Dans son dernier roman paru fin août chez Flammarion, Les lisières (qui passait pour sérieux candidat au Goncourt avant d'être évincé de la première sélection), Olivier Adam, peintre et romancier social d'une France en perdition, fait revenir le narrateur du livre, Paul (qui lui ressemble beaucoup), sur les lieux de son enfance.

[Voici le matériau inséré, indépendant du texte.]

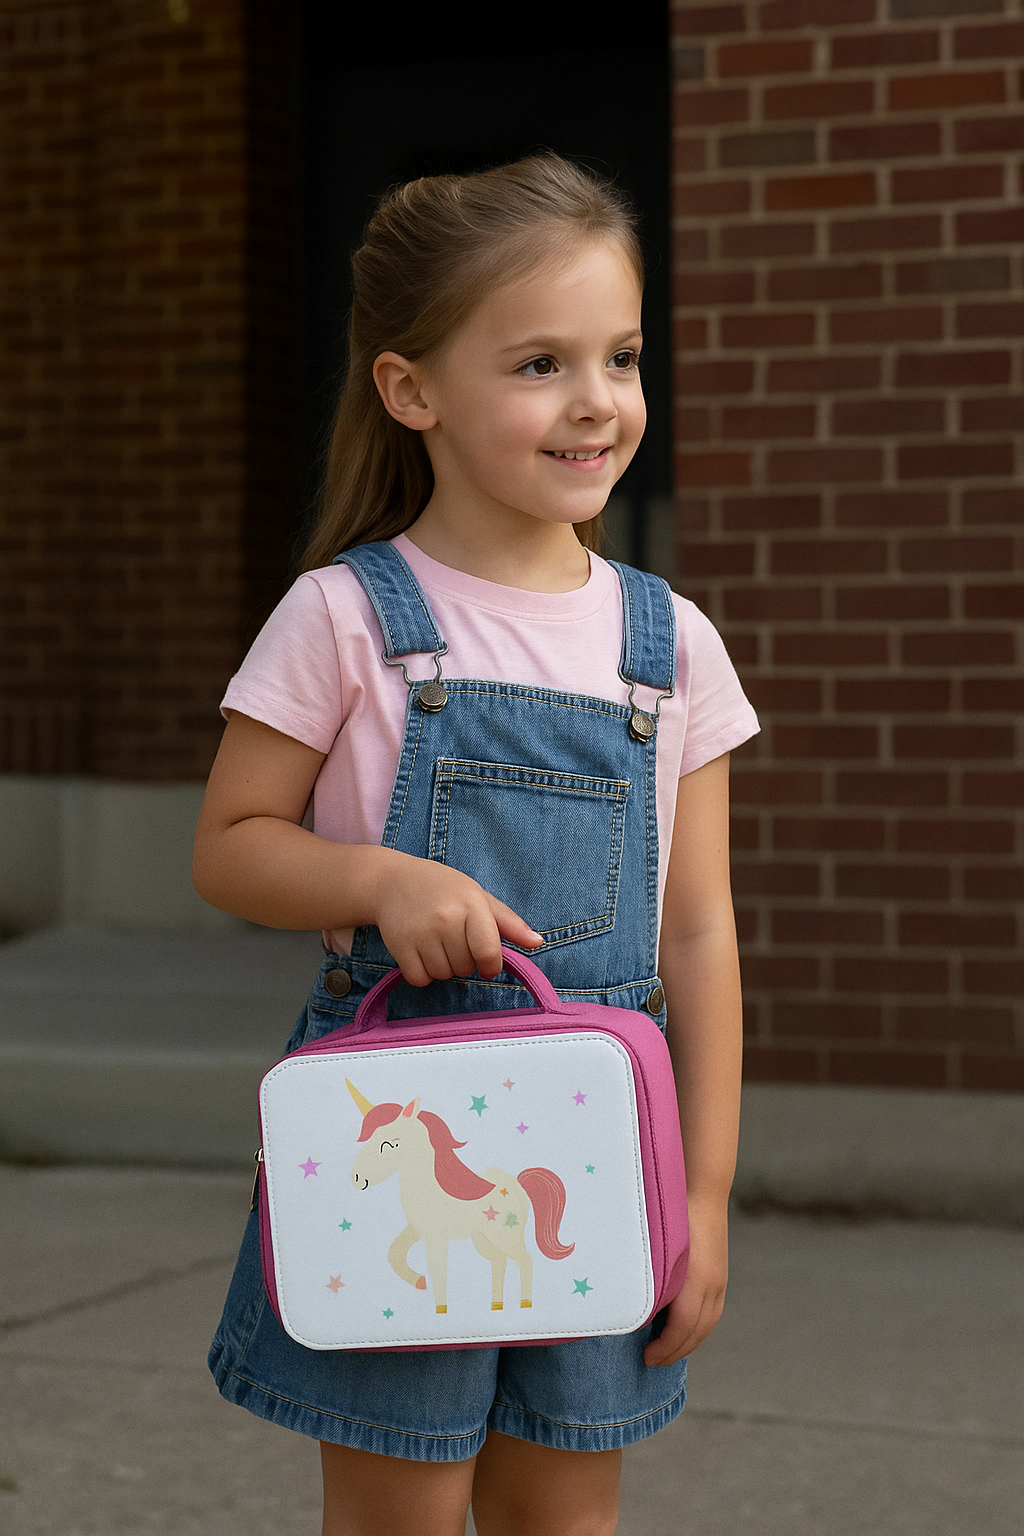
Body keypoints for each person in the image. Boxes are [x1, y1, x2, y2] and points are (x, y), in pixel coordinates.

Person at [193, 152, 758, 1536]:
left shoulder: (665, 642)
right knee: (404, 1516)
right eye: (539, 364)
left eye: (619, 357)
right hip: (399, 1136)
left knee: (563, 1518)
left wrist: (708, 1190)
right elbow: (231, 847)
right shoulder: (344, 618)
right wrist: (376, 878)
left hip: (599, 1146)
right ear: (412, 389)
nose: (597, 402)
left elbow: (697, 933)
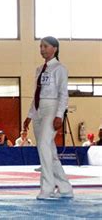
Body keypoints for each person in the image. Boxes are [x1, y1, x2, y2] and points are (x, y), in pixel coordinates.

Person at [23, 36, 73, 200]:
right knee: (49, 150)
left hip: (52, 107)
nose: (42, 49)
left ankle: (48, 187)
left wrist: (59, 114)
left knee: (44, 145)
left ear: (55, 49)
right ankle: (65, 187)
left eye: (45, 46)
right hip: (38, 109)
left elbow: (63, 94)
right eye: (40, 46)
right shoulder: (39, 69)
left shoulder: (60, 69)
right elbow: (37, 93)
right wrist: (29, 116)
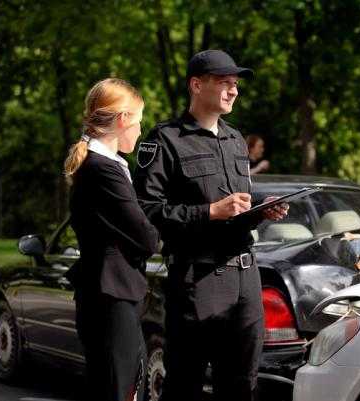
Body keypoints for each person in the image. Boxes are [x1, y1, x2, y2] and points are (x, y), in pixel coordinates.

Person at [133, 50, 287, 401]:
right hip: (197, 280)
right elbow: (147, 209)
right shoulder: (164, 140)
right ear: (196, 85)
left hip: (246, 279)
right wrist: (208, 212)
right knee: (184, 384)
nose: (233, 91)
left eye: (235, 84)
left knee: (242, 384)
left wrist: (261, 209)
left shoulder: (235, 139)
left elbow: (238, 203)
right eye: (224, 83)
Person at [63, 78, 159, 401]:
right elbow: (147, 238)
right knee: (122, 389)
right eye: (138, 122)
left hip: (108, 294)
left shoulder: (100, 165)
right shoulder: (102, 169)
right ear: (122, 120)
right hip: (111, 297)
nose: (140, 131)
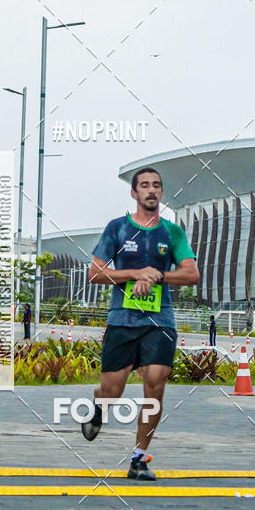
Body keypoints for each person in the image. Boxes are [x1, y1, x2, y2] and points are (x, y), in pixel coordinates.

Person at [82, 167, 199, 481]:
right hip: (122, 321)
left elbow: (191, 274)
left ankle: (138, 458)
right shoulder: (117, 229)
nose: (151, 190)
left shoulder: (172, 233)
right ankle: (99, 404)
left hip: (159, 321)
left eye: (156, 186)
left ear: (161, 193)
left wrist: (157, 275)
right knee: (113, 390)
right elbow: (95, 273)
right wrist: (135, 273)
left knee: (156, 383)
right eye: (144, 186)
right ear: (134, 193)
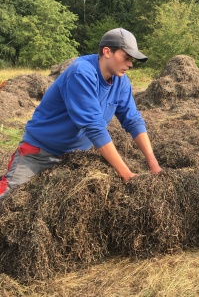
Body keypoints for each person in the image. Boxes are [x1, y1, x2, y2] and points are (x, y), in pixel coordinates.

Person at [0, 28, 162, 199]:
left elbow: (133, 120)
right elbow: (94, 128)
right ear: (107, 51)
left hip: (75, 158)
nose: (130, 64)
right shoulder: (82, 72)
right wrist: (127, 174)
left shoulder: (121, 81)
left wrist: (153, 164)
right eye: (126, 57)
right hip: (40, 154)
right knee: (9, 200)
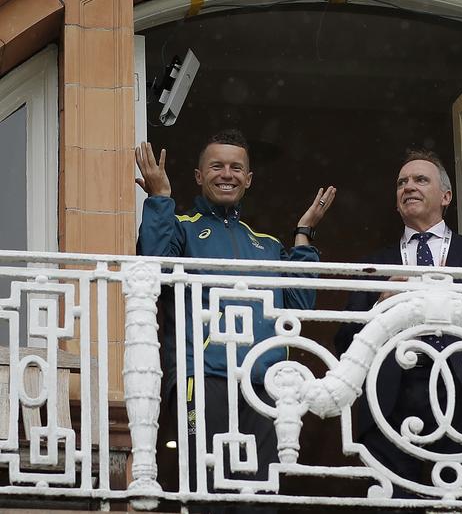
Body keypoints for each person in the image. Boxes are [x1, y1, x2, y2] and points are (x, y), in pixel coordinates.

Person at [135, 129, 335, 490]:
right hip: (203, 376)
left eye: (236, 168)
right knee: (207, 487)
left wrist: (304, 235)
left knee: (259, 494)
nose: (227, 174)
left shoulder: (267, 245)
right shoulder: (182, 228)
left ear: (248, 179)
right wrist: (160, 198)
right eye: (217, 166)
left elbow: (299, 305)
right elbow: (152, 266)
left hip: (263, 385)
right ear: (199, 176)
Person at [334, 147, 462, 496]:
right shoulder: (374, 264)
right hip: (391, 394)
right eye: (401, 182)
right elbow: (345, 342)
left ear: (446, 196)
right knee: (393, 501)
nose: (409, 187)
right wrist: (377, 308)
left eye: (421, 180)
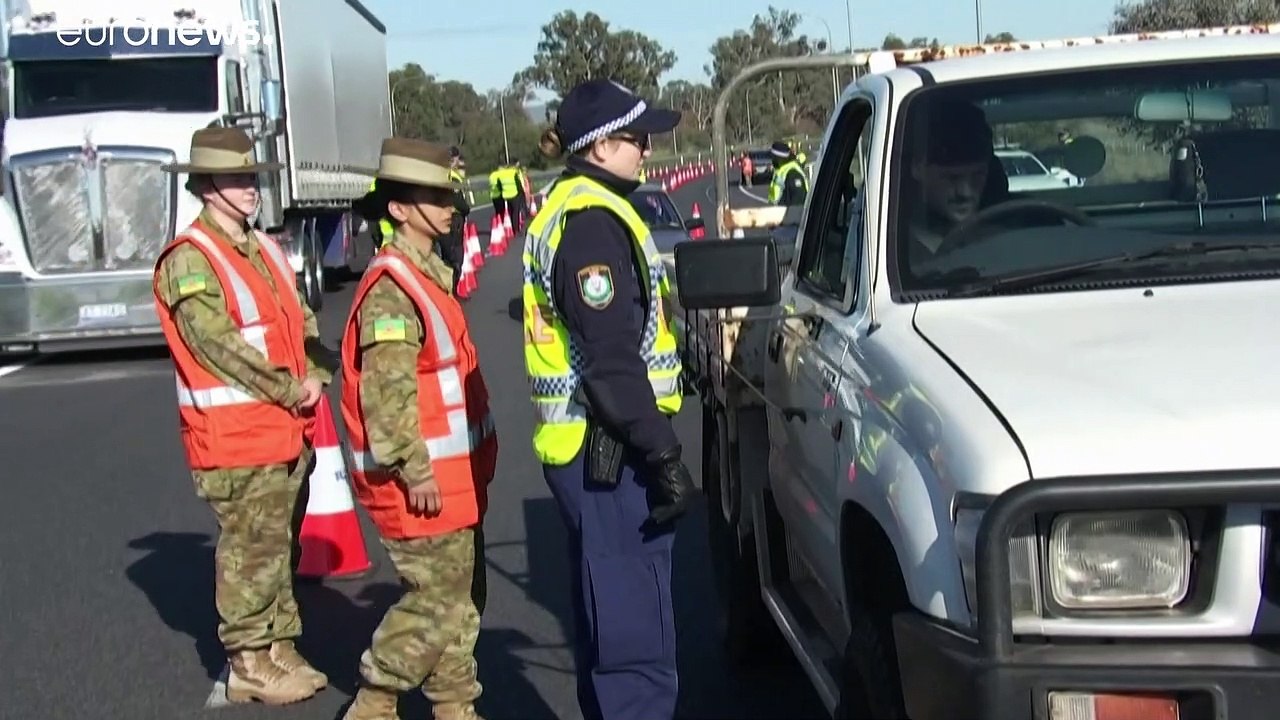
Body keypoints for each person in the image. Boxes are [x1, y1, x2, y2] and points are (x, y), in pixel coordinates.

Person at [521, 78, 695, 720]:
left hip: (590, 446)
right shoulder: (593, 226)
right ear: (599, 147)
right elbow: (612, 363)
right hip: (611, 451)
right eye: (636, 138)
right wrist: (664, 454)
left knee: (607, 616)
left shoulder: (574, 208)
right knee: (632, 632)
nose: (647, 149)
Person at [152, 126, 331, 706]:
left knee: (279, 547)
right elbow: (221, 349)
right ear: (206, 187)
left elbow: (301, 319)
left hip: (286, 430)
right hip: (235, 438)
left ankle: (278, 645)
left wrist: (316, 372)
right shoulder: (190, 260)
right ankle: (248, 661)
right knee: (250, 552)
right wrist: (291, 389)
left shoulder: (266, 248)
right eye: (237, 178)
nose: (251, 187)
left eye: (253, 177)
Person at [340, 137, 498, 720]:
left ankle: (455, 706)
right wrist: (413, 467)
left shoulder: (426, 275)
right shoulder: (393, 289)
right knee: (434, 602)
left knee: (461, 599)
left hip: (454, 479)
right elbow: (387, 395)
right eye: (435, 197)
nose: (450, 206)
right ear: (399, 209)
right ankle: (374, 700)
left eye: (448, 194)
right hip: (423, 481)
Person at [905, 100, 1007, 264]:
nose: (965, 192)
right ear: (918, 168)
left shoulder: (1013, 233)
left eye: (977, 175)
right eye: (951, 177)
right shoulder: (890, 250)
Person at [767, 140, 809, 206]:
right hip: (779, 211)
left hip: (788, 211)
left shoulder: (793, 173)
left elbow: (798, 201)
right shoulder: (781, 170)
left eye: (773, 157)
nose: (772, 160)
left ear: (779, 158)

Une ville sans âme de la périphérie parisienne, où le collège sert de machine à éliminer. Extrait.
"Pour la plupart, l’écrémage avait eu lieu dès le collège, la machine était en marche et elle était impitoyable et bien rodée : CAP ou déscolarisation pour les garçons de la cité, bac pro pour les filles, bac technique pour les lotissements bas de gamme et les pavillons modestes, lycée puis BTS pour les lotissements milieu de gamme, université pour les maisons du centre-ville, grandes écoles, écoles d’ingénieur écoles de commerce pharmacie vétérinaire médecine pour les enfants des résidences haut de gamme.
Bien sûr il y avait des exceptions, dans toutes les classes et dans tous les sens, mon frère et moi en étions la preuve, mais c’était la règle générale, elle était établie depuis longtemps, les classes dominantes s’employaient depuis toujours à la maintenir en l’état, à l’entretenir, la huiler, la lubrifier, la visser, la perfectionner, et ni les politiques ni l’école n’y pourraient jamais grand-chose."
L'œil du romancier voit juste. L'enquête PISA 2009 (le Programme international pour le suivi des acquis des élèves, qui compare les résultats scolaires dans 65 pays) révèle qu'en France, l'école ne parvient pas à corriger les inégalités de départ et que ces inégalités se sont accrues pendant la décennie 2000-2010.
Pire encore, "l'impact du milieu socio-économique sur la performance y est plus grand que la moyenne OCDE". Pour tenir la promesse du candidat Hollande de "redonner espoir aux jeunes générations", il faudra davantage qu'une visite présidentielle au collège Youri Gagarine de Trappes, la veille de la rentrée.